The new button, called "Not My Email," reportedly will roll out this week and will be found under the "Actions" tab in users' inboxes. The button will help users of recycled accounts train their inboxes to recognize which email is intended for them and which is not, eventually rejecting email before the user has read it.
Although this solution might help current owners of recycled Yahoo accounts combat the influx of misdirected mail, it ignores the underlying security problems, experts said. Emails containing personal information are still reaching users who have taken over a Yahoo email account, and that still poses significant privacy and security problems.
"Yahoo's button doesn't solve the big problem and I can't believe they're not taking this more seriously," said Chester Wisniewski, senior security advisor at security firm Sophos, in an interview. "I don't think they have any intentions of protecting these original account holders. They're doing this as a song and dance in front of the press and just to make the new accounts more palatable."

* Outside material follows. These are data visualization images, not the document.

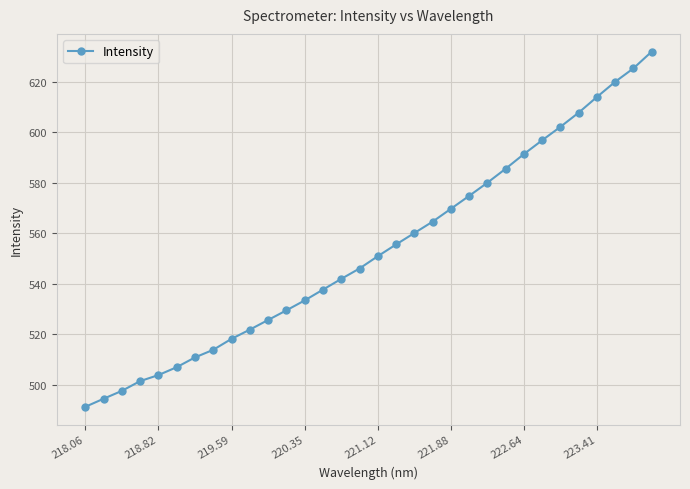

Count the number of data series in this chart.

1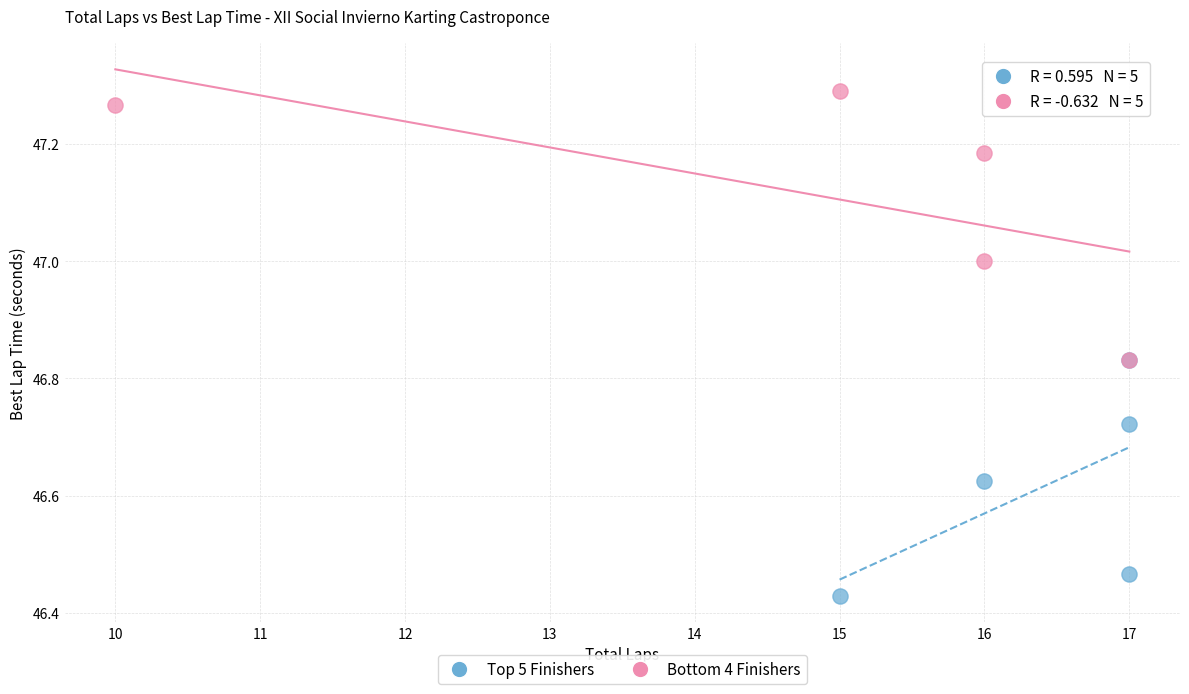

Which series reaches the maximum Y coordinate?

Bottom 4 Finishers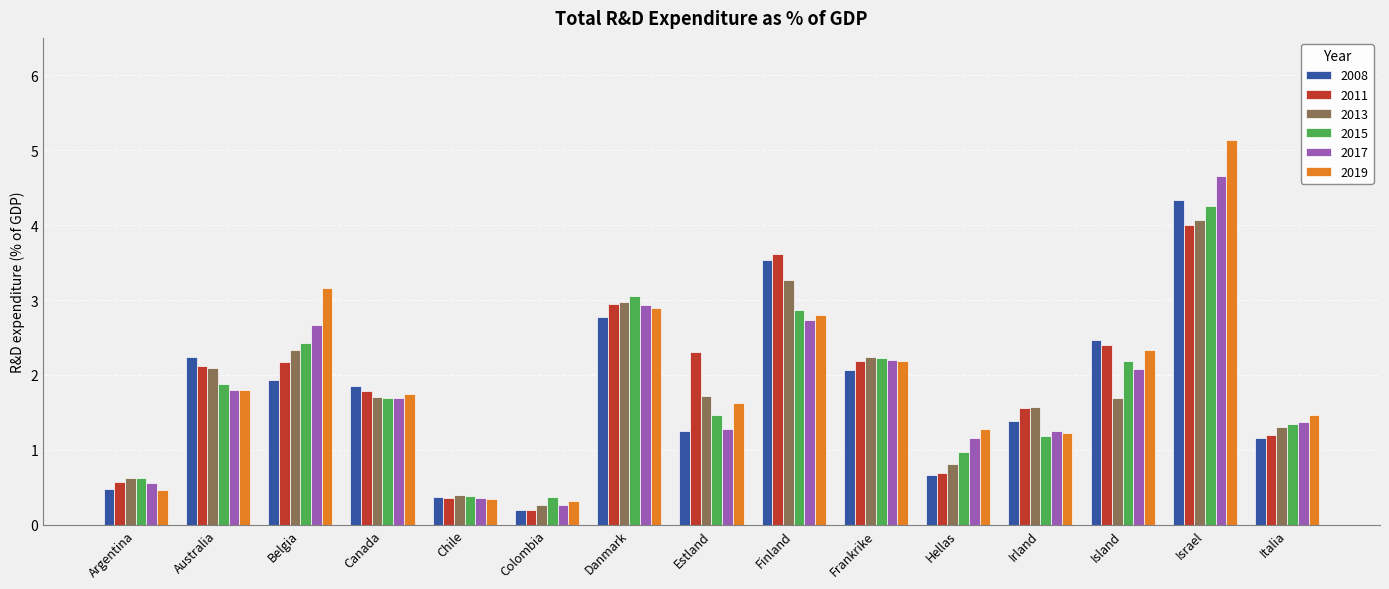

What is the label of the 15th bar from the left?

Italia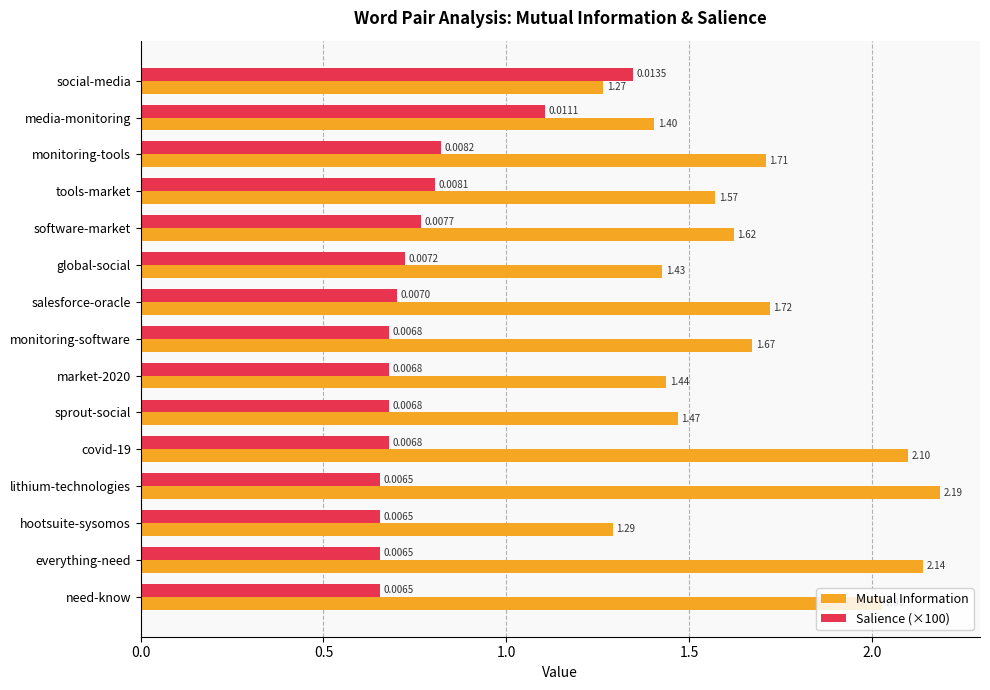

What is the difference between the Mutual Information values at monitoring-software and hootsuite-sysomos?

0.4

[ Do self-destructing emails sound like a good security practice? Read This Email Will Self-Destruct: AT&T Seeks Patent. ]
Wisniewski said that although account holders "with a conscience" will likely use the button to expedite the process of weeding out misdirected mail, it's irrational to think that users with more malicious intent would even consider it. "I wonder how many phishers out there are going to click the button to let Yahoo know they're getting these emails? I'm incensed by Yahoo's response because it's clear they're trying to placate people," he said.
Yahoo maintains that the number of people receiving others' email is minimal and that it takes the security and privacy of its users very seriously.
Mike Davis, CTO at CounterTack, a malware detection organization, said that although Yahoo's button is a step in the right direction, the company still needs to work on addressing the security threats. "Clicking the button just accelerates an unsubscribe process similar to how a company categorizes spam," he said in an interview. "You're going to have problems where the email address was used to authenticate someone, which makes it easy for people to take over accounts or gain access to something they shouldn't."